What you are asked to do: In the material below, the lines to reproduce exactly are the one containing "Advanced Energy Code" and all lines after it through the last.

Given data:
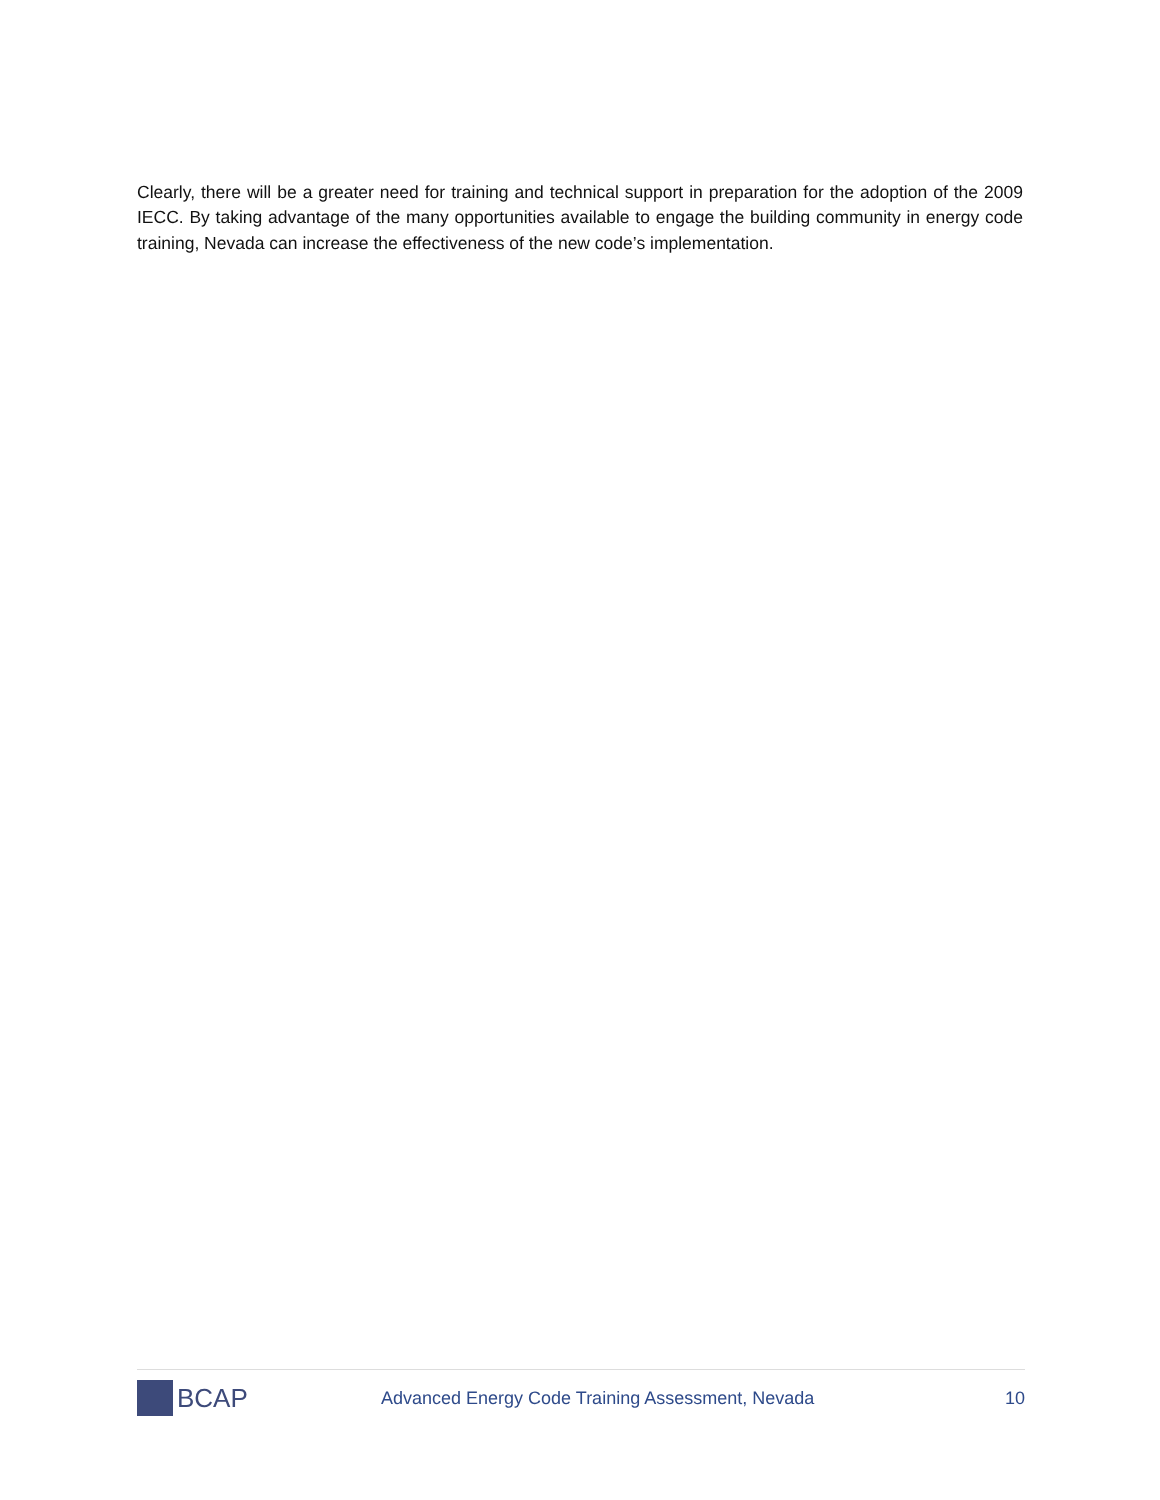Clearly, there will be a greater need for training and technical support in preparation for the adoption of the 2009 IECC. By taking advantage of the many opportunities available to engage the building community in energy code training, Nevada can increase the effectiveness of the new code’s implementation.
BCAP
Advanced Energy Code Training Assessment, Nevada
10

Response to the task:
Advanced Energy Code Training Assessment, Nevada
10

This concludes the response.